→ **TASK STATEMENT**
Look through the data that follows and copy each line with the string "bottom".

START INPUT

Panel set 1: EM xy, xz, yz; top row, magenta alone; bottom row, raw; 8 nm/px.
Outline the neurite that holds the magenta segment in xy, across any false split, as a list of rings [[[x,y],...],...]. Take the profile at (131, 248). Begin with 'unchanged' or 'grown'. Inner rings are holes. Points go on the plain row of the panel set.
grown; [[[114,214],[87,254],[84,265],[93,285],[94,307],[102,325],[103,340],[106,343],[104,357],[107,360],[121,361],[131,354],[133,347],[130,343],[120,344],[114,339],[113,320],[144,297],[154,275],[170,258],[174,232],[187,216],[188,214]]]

END INPUT
START INPUT

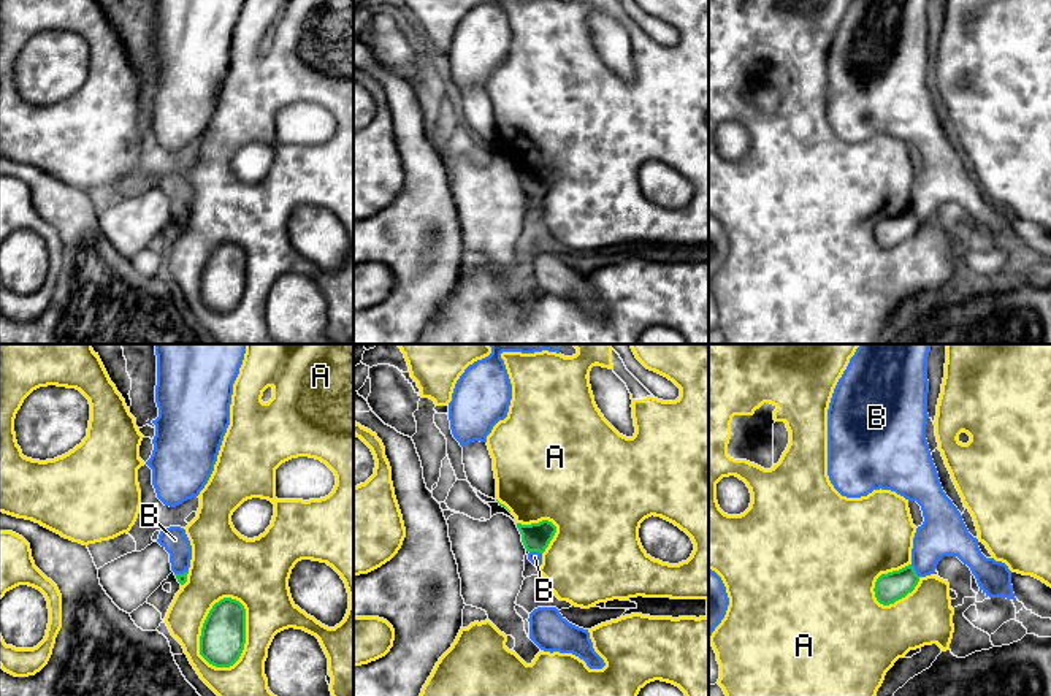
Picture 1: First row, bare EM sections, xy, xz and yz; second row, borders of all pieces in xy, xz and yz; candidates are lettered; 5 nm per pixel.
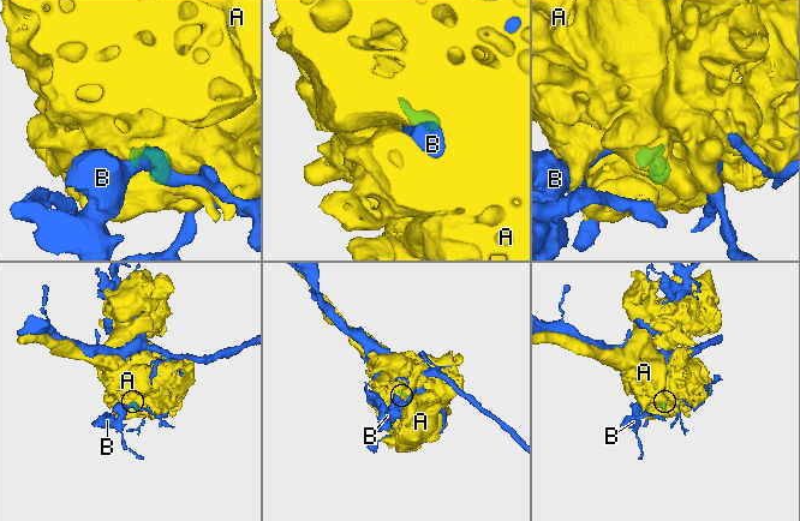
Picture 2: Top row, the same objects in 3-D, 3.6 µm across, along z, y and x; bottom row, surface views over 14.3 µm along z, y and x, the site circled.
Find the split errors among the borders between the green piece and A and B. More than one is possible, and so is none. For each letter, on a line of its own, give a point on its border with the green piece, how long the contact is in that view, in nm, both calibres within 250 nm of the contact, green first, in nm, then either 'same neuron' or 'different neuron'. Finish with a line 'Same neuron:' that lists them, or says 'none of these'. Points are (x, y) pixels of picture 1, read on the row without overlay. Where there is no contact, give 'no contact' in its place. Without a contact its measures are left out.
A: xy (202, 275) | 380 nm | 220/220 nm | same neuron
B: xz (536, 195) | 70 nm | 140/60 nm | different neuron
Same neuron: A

END INPUT

→ **THE ANSWER**
Panel set 1: EM xy, xz, yz; top row, magenta alone; bottom row, raw; 8 nm/px.
Picture 2: Top row, the same objects in 3-D, 3.6 µm across, along z, y and x; bottom row, surface views over 14.3 µm along z, y and x, the site circled.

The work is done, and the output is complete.